As stock prices reflect future expectations, a look at GDP forecasts will give a good perspective on the rationality of the above valuations. In June, well before the BREXIT vote, the World Bank lowered its global growth forecast from 2.9% to 2.4% indicating more trouble for corporations. The International Monetary Fund has cut its forecast for the U.S. from 2.4% to 2.2% for 2016 but expects a pickup to 2.5% in 2017, while the FED expects moderate and stable economic growth at 2% for the next few years. In greater detail, the media highly promoted the 287,000 new jobs added recently but failed to focus on the increased unemployment rate from 4.7% to 4.9%.
One might wonder if the above mentioned data is enough to sustain a PE ratio of 25 as historically the economy has grown faster than 2% and the S&P 500 has had lower PE ratios, again an indication that asset prices are inflated.
Low Bond Yields
The inflation in asset prices is especially visible in fixed income investments. With 30% of global sovereign debt charging a negative yield, investors push bond prices higher and higher in a desperate search for positive yields. This is further enhanced by the central banks of Europe and Japan actively buying corporate bonds on the market, and even stocks for the latter. As long as central banks relentlessly continue buying securities, it is very difficult for stock markets to experience substantial declines which means that small risks are being smoothed out by monetary policies while the big black looming risk grows bigger and bigger.
Not only that, but capital flows toward fixed income funds are reaching record highs.
Figure 4: Cumulative fixed income ETP flows in billions. Source: Bloomberg.
S&P 500 Sector Performance
One could argue that the above mentioned corporate earnings decline is mostly the result of lower commodity prices and declining earnings in the energy sector, but only 4 of 10 sectors will see earnings growth in the coming earnings season.
Figure 5: S&P 500 expected earnings growth per sector. Source: FACTSET.
Despite that the energy sector is expecting the worst decline in earnings, its performance in the last 6 months has been the best as things have stabilized a bit. On the other hand, the fact that utilities, energy and materials were the best performing sectors in the last 3 months shows that investors are looking for investments that protect against inflation and have constant, recession-proof yields.
Figure 6: S&P 500 sector performance in the last 6 months.
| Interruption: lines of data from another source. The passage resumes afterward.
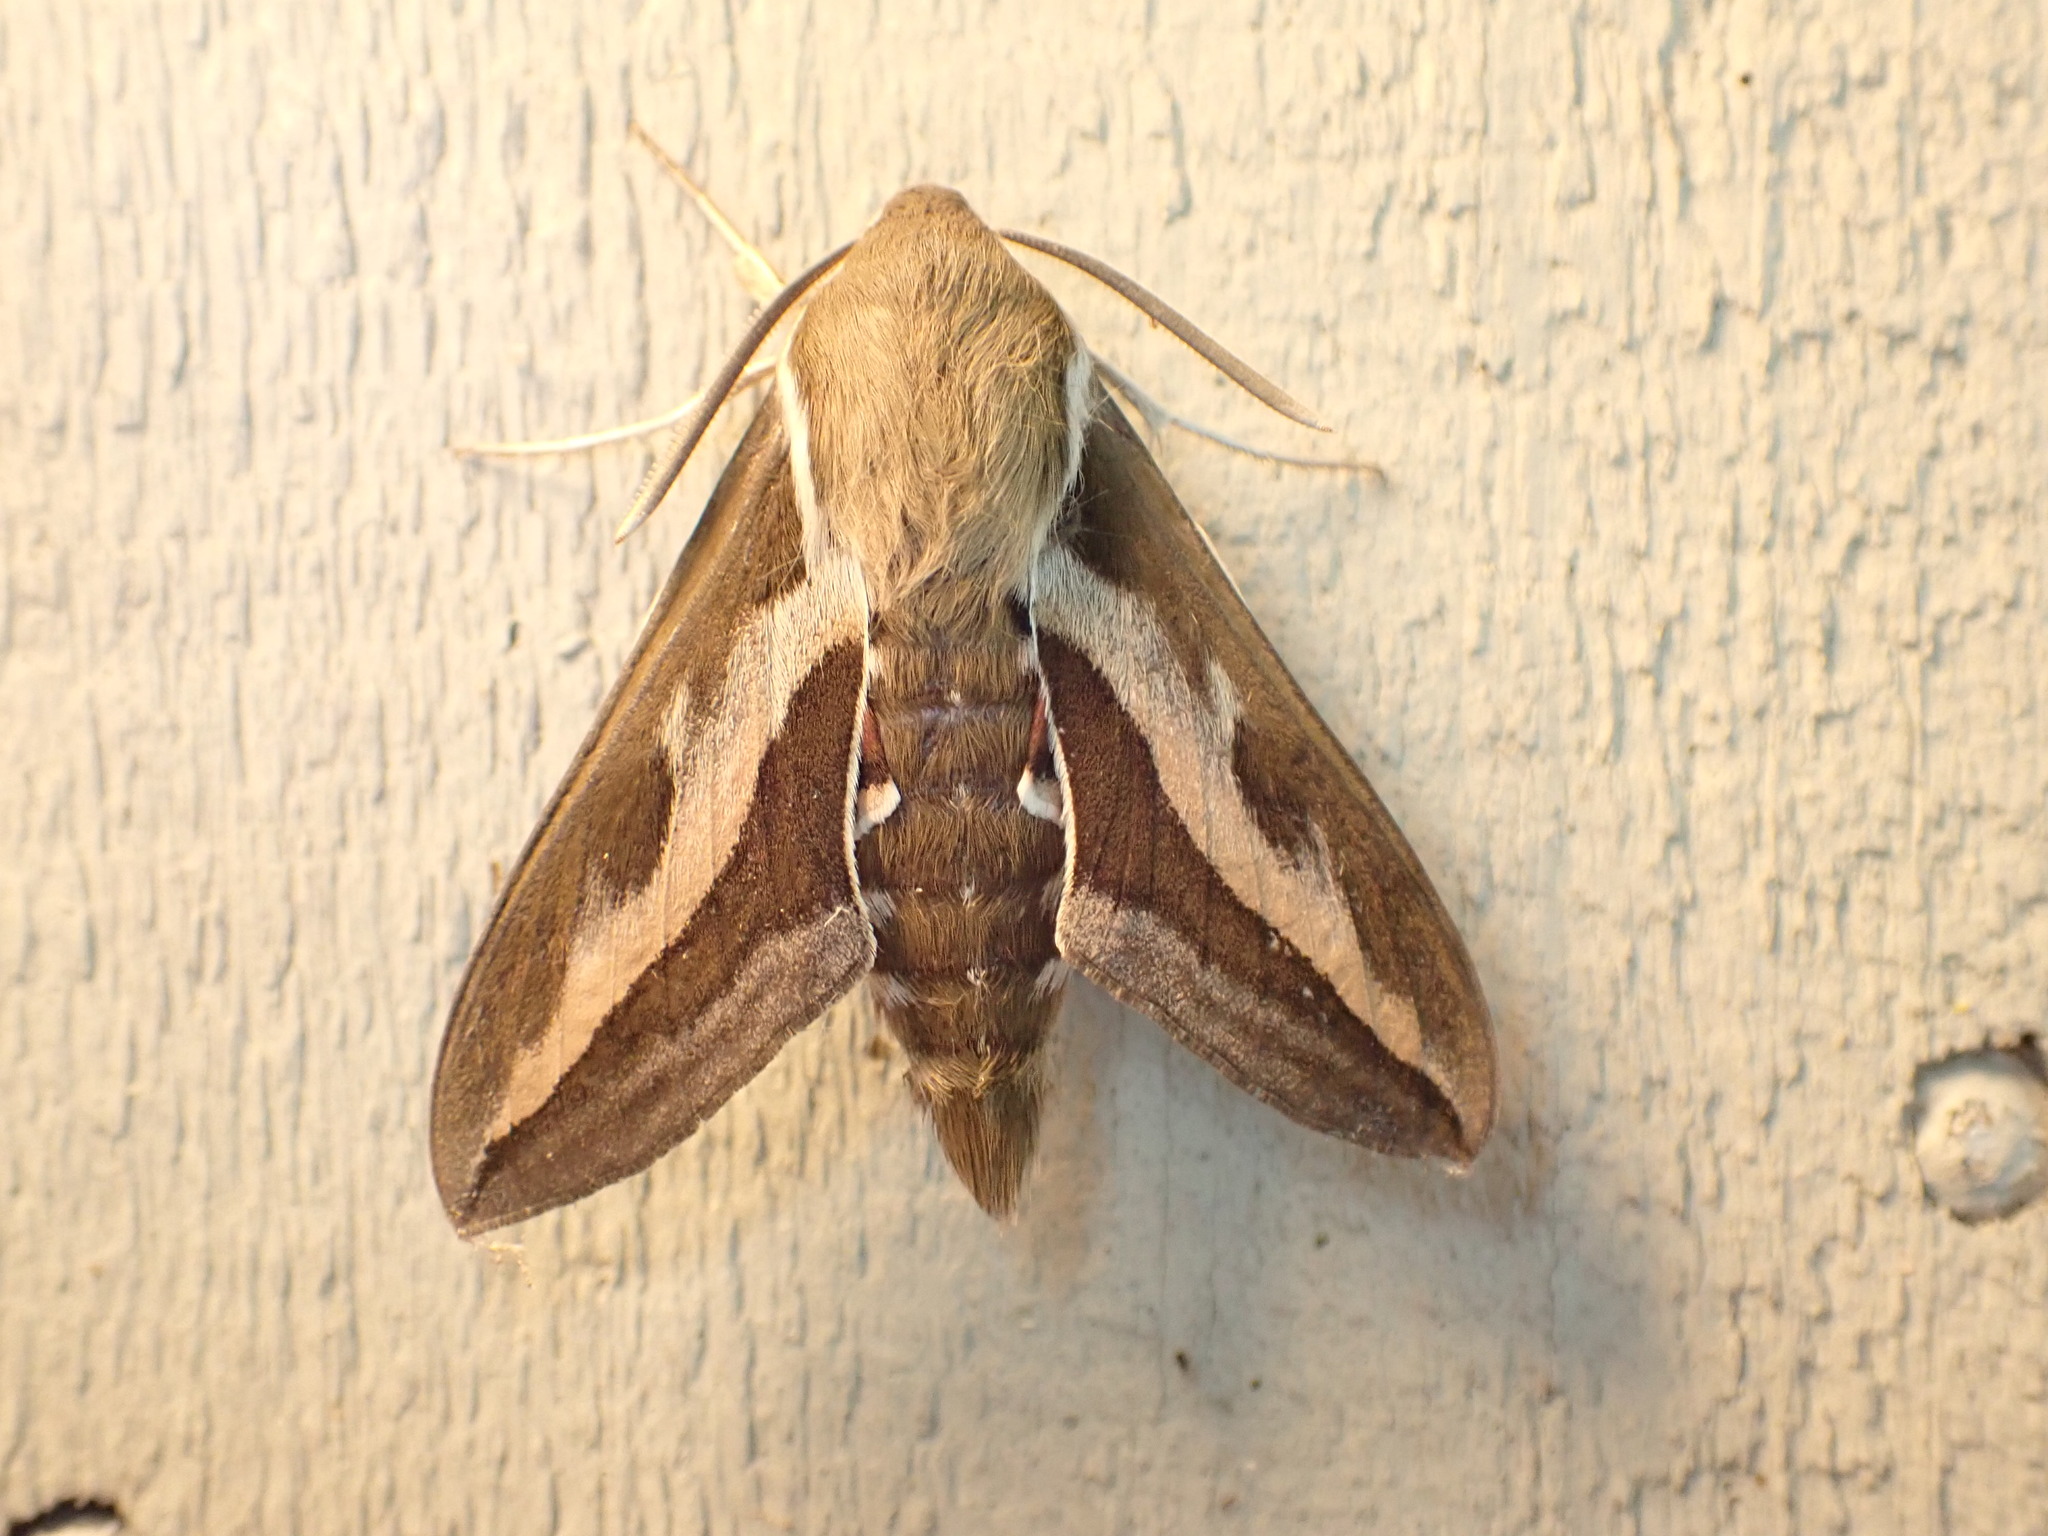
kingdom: Animalia
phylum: Arthropoda
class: Insecta
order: Lepidoptera
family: Sphingidae
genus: Hyles
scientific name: Hyles gallii
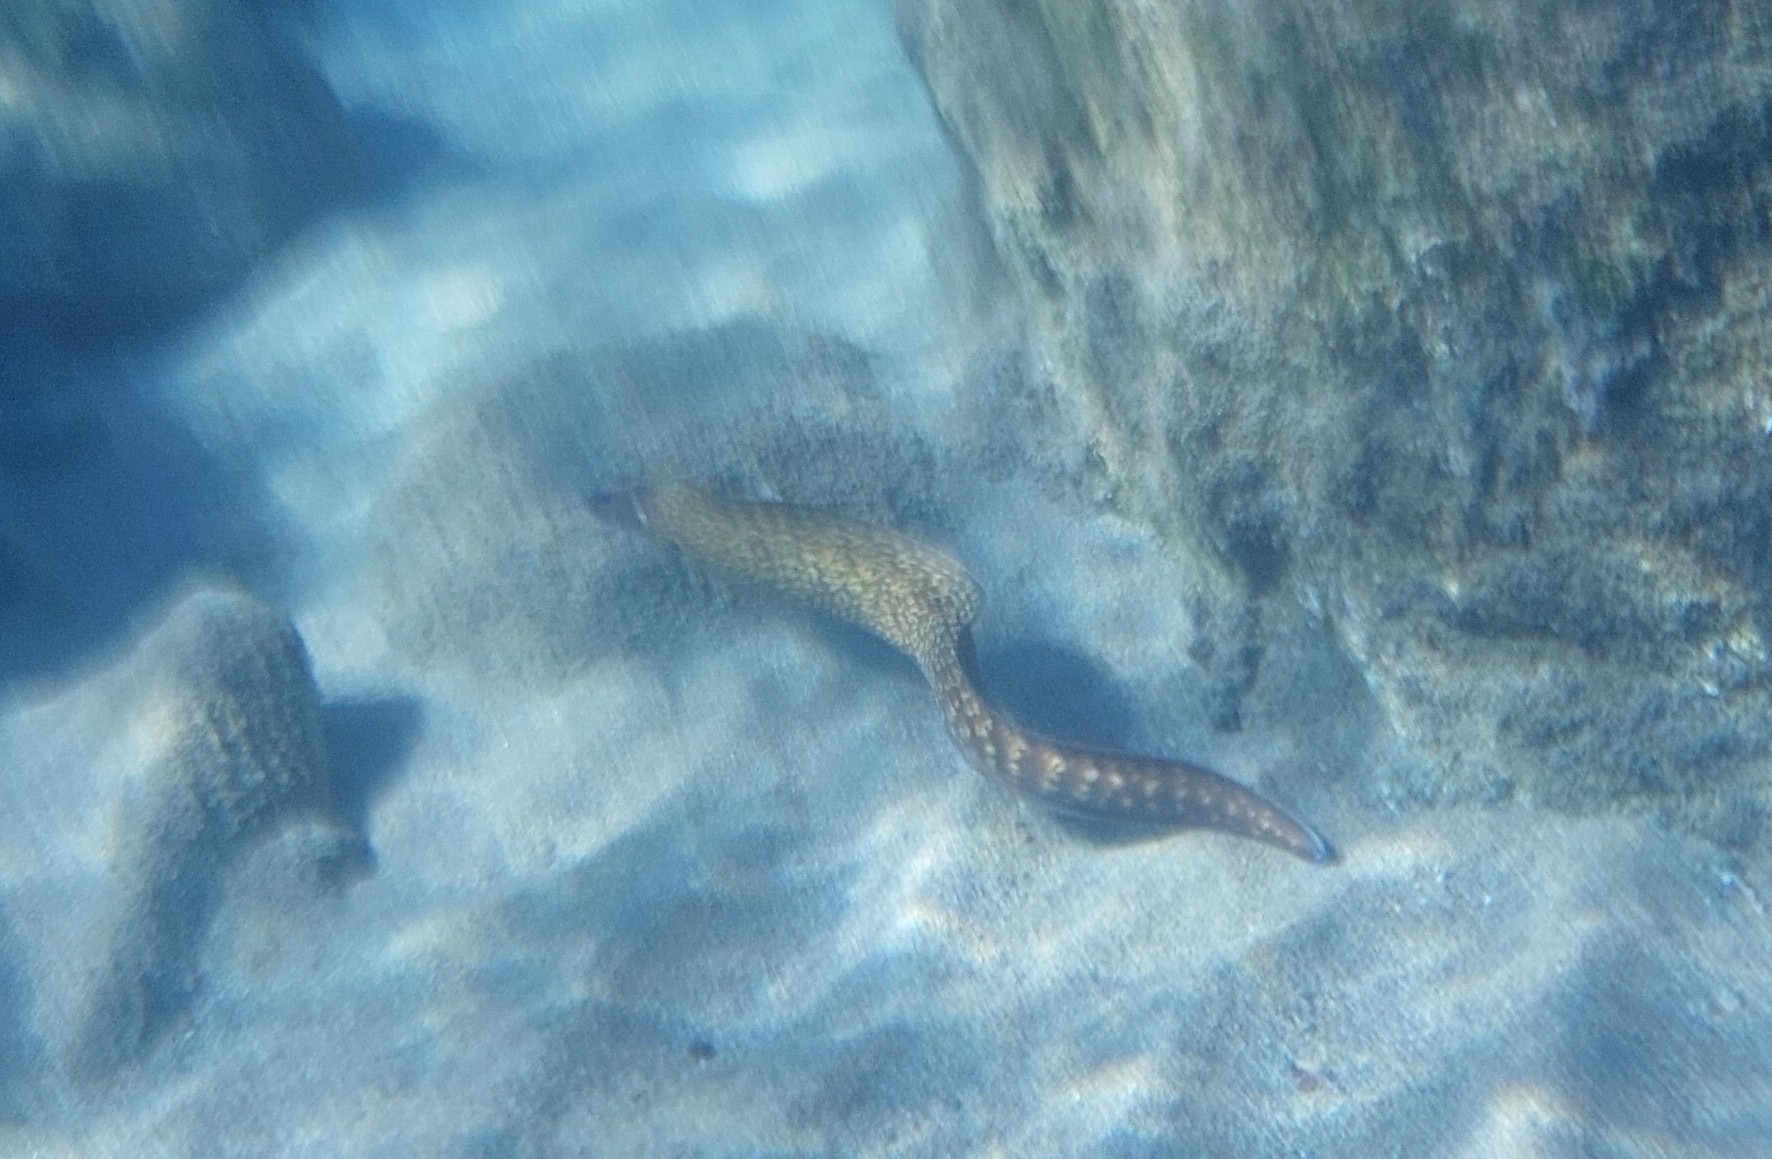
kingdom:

Source: Sector SPDR.
The same conclusion related to the search for inflation protective assets can be reached by the looking at the continuing surge in gold prices.
Figure 7: Gold prices in the last 12 months. Source: Bloomberg.
Gold is usually not correlated with stocks, but from the chart above we can see that both gold and stocks are increasing which again leads toward the conclusion that all asset prices are inflated.
What To Do
It is difficult to be smart in such an artificially created situation, but stock picking and “stick to what you know” might be the best option. You must evaluate the companies in your portfolio and identify how they will perform in the uncertain times that are ahead as asset inflation, possible real inflation in the future, and higher rates will wreak havoc among securities.
Now is the time to be smart. Investors should grasp the opportunities given by the high liquidity but at the same time think of the potential risks if anything changes in the current financial monetary easing system.